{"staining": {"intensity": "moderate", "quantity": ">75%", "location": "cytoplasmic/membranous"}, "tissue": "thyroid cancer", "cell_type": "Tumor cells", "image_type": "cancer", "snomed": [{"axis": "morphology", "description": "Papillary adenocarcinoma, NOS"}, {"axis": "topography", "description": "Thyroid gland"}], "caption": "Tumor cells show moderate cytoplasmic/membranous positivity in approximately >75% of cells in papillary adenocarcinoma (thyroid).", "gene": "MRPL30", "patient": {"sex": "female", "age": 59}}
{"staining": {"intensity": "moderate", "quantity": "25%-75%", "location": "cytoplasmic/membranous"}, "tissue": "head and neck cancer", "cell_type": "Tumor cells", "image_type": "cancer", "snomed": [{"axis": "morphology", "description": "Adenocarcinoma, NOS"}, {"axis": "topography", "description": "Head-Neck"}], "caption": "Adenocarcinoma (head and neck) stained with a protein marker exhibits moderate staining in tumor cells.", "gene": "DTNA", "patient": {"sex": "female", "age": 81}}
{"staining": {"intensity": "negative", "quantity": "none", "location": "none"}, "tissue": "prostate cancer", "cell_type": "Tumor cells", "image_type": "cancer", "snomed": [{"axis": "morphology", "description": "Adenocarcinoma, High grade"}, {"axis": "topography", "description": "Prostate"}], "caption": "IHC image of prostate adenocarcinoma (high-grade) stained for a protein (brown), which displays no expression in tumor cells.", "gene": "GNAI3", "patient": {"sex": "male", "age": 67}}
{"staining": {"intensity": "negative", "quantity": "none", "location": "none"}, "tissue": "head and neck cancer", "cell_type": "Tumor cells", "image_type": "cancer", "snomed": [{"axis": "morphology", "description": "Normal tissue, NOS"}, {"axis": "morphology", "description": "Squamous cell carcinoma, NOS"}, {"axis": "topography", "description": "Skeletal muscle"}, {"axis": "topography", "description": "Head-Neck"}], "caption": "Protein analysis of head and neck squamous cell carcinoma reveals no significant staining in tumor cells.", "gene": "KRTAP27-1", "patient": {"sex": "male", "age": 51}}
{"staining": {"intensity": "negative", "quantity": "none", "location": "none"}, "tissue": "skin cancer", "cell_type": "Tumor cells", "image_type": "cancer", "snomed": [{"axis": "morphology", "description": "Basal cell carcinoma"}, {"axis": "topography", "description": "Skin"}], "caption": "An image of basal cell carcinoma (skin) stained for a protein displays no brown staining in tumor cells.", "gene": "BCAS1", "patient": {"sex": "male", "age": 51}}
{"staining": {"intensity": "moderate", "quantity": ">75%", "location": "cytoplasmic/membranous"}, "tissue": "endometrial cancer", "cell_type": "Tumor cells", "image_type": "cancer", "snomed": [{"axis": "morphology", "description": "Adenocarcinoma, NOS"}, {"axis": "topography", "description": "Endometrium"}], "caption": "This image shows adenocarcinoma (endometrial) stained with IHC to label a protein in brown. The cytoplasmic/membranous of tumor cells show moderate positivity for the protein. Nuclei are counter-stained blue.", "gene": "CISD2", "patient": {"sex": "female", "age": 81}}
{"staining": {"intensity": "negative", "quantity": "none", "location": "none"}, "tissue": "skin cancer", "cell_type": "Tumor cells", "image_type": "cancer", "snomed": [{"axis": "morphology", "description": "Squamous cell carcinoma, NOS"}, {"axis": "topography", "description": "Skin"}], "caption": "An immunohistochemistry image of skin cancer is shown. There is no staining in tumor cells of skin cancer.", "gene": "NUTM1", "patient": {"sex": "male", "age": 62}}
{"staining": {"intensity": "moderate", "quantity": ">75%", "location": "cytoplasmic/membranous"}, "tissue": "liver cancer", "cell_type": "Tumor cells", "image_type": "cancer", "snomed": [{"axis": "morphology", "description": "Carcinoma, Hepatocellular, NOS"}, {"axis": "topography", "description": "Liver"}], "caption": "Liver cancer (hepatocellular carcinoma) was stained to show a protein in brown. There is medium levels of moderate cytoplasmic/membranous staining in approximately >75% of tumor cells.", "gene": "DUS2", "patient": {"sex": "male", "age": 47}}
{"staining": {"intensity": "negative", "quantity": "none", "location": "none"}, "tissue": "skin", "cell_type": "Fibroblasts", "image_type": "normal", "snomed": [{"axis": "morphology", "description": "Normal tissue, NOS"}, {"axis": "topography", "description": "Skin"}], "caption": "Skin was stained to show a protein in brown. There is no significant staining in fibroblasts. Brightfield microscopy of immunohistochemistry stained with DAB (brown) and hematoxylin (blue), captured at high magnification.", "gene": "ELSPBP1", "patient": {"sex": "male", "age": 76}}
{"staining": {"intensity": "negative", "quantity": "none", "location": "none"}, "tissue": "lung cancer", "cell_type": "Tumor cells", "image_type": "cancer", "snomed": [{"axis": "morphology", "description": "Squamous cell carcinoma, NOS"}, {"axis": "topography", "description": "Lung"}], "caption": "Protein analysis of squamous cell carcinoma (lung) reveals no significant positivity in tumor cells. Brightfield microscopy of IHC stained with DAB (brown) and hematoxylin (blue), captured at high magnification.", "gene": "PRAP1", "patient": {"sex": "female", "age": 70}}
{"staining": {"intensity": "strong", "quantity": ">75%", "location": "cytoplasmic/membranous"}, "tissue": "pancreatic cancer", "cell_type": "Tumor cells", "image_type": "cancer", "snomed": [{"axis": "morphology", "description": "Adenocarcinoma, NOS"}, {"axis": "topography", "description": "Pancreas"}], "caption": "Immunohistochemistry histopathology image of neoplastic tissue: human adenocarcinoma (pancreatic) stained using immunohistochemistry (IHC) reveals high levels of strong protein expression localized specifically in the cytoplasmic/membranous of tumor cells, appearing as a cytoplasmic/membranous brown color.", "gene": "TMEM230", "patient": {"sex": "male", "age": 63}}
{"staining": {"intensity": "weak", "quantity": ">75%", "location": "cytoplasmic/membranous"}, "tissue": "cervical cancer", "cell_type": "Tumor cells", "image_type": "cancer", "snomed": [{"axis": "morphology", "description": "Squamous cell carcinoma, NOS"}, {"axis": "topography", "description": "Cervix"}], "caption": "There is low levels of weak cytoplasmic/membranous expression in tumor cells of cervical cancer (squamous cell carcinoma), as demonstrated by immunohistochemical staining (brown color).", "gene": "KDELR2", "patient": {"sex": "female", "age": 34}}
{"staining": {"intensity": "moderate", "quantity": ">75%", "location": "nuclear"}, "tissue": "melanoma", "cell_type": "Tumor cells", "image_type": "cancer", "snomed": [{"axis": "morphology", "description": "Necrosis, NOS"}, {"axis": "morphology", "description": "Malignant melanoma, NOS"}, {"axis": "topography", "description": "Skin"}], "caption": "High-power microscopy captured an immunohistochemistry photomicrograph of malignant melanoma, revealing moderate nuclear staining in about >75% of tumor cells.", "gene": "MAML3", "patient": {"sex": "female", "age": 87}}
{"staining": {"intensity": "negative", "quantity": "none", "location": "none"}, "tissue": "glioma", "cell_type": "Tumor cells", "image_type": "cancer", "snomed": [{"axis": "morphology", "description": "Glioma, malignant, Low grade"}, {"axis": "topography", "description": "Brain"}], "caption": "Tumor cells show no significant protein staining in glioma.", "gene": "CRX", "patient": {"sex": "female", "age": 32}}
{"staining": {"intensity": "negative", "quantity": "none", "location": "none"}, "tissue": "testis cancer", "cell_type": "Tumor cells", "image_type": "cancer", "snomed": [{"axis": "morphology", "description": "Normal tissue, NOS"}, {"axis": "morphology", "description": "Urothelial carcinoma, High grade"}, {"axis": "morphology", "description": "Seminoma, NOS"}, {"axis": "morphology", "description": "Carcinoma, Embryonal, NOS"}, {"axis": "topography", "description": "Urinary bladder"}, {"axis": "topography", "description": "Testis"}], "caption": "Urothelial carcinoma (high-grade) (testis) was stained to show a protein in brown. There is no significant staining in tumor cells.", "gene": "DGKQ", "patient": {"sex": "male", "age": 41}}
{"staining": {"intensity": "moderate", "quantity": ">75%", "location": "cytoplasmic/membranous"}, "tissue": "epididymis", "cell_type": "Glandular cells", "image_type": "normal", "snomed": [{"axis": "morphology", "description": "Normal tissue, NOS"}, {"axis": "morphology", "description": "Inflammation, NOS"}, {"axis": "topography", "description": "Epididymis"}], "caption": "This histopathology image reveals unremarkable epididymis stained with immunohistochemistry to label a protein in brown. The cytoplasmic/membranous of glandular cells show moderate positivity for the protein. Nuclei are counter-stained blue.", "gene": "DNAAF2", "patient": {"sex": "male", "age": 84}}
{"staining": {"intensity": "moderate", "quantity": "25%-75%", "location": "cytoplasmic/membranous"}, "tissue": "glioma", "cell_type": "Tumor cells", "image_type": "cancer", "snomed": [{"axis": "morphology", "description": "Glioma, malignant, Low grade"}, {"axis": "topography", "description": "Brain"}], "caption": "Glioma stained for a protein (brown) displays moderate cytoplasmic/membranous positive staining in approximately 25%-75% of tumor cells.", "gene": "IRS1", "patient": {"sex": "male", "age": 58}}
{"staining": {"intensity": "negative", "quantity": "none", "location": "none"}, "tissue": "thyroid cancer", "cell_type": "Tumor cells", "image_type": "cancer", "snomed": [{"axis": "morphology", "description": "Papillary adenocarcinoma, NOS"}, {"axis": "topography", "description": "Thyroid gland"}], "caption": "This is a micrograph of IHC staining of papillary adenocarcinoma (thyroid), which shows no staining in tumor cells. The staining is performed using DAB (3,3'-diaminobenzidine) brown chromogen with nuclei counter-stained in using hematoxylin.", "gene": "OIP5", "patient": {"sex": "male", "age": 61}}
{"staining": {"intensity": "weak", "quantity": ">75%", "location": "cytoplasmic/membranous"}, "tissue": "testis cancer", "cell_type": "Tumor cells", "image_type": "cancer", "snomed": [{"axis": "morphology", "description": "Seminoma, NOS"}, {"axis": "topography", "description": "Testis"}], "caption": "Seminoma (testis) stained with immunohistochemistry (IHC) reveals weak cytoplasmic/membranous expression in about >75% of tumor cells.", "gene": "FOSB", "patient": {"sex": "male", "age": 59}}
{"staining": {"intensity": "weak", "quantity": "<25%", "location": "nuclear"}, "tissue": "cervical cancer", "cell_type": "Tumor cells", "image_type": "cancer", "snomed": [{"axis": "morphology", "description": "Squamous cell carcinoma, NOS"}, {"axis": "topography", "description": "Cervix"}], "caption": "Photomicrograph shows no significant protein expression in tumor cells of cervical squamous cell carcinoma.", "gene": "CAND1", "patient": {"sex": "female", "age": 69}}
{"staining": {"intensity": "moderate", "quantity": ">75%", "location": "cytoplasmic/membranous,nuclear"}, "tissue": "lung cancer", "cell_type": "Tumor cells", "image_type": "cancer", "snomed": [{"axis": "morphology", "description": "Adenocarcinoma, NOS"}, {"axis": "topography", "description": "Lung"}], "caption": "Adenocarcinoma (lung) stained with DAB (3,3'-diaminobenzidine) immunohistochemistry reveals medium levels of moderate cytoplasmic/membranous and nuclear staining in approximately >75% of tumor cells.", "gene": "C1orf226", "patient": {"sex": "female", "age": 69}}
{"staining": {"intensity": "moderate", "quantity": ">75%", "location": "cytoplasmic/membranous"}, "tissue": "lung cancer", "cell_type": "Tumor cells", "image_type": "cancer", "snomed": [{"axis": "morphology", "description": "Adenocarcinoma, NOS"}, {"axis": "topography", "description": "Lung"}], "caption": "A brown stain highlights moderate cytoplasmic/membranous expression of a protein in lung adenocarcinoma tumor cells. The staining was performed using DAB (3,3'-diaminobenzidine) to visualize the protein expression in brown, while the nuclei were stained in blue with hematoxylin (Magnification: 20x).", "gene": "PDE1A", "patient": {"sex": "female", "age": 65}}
● ● ● ●
Please copy the lines above from the line with "image of basal" up to and including the line with "image shows adenocarcinoma", exactly as written and with nothing else.

{"staining": {"intensity": "negative", "quantity": "none", "location": "none"}, "tissue": "skin cancer", "cell_type": "Tumor cells", "image_type": "cancer", "snomed": [{"axis": "morphology", "description": "Basal cell carcinoma"}, {"axis": "topography", "description": "Skin"}], "caption": "An image of basal cell carcinoma (skin) stained for a protein displays no brown staining in tumor cells.", "gene": "BCAS1", "patient": {"sex": "male", "age": 51}}
{"staining": {"intensity": "moderate", "quantity": ">75%", "location": "cytoplasmic/membranous"}, "tissue": "endometrial cancer", "cell_type": "Tumor cells", "image_type": "cancer", "snomed": [{"axis": "morphology", "description": "Adenocarcinoma, NOS"}, {"axis": "topography", "description": "Endometrium"}], "caption": "This image shows adenocarcinoma (endometrial) stained with IHC to label a protein in brown. The cytoplasmic/membranous of tumor cells show moderate positivity for the protein. Nuclei are counter-stained blue.", "gene": "CISD2", "patient": {"sex": "female", "age": 81}}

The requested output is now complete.